Extract the lines of the material below, starting at the line that contains "Where is the first local maximum for Open?" and stopping after the line that contains "What is the". Reproduce each line verbatim, including both end lines.
[Data — start]
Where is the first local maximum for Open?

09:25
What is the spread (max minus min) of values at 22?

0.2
[Data — finish]
[Data — start]
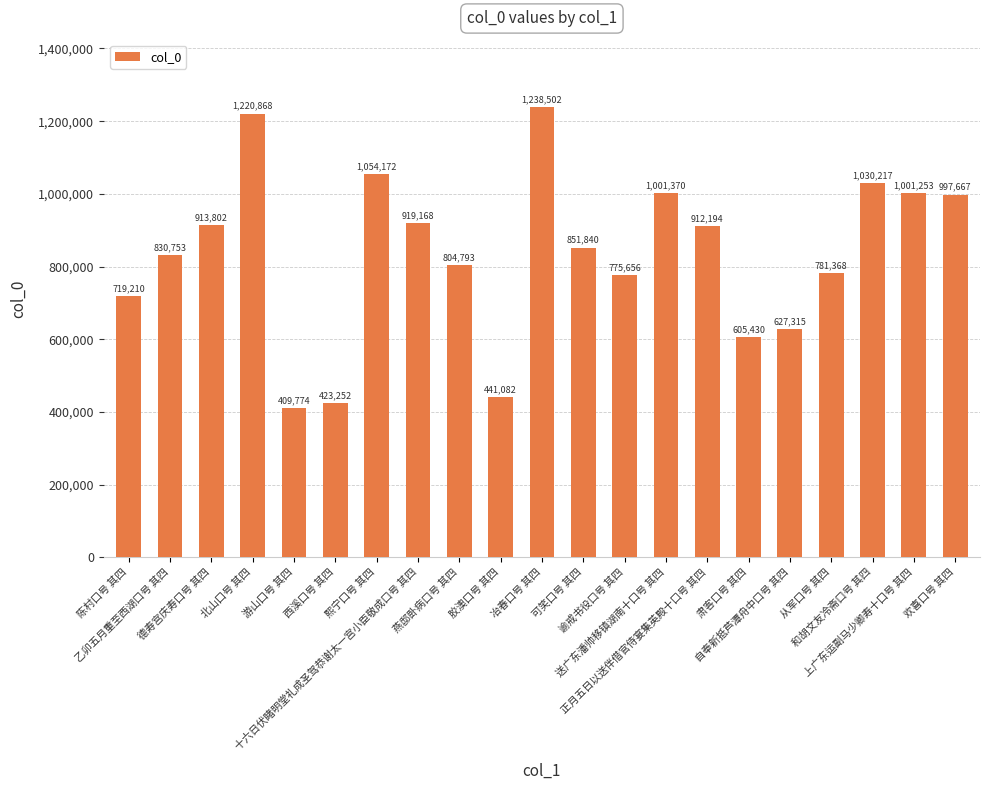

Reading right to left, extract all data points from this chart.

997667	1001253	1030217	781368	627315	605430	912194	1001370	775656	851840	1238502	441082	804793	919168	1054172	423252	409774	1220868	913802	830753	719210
[Data — finish]
Exercise output -
Where is the first local maximum for Open?

09:25
What is the spread (max minus min) of values at 22?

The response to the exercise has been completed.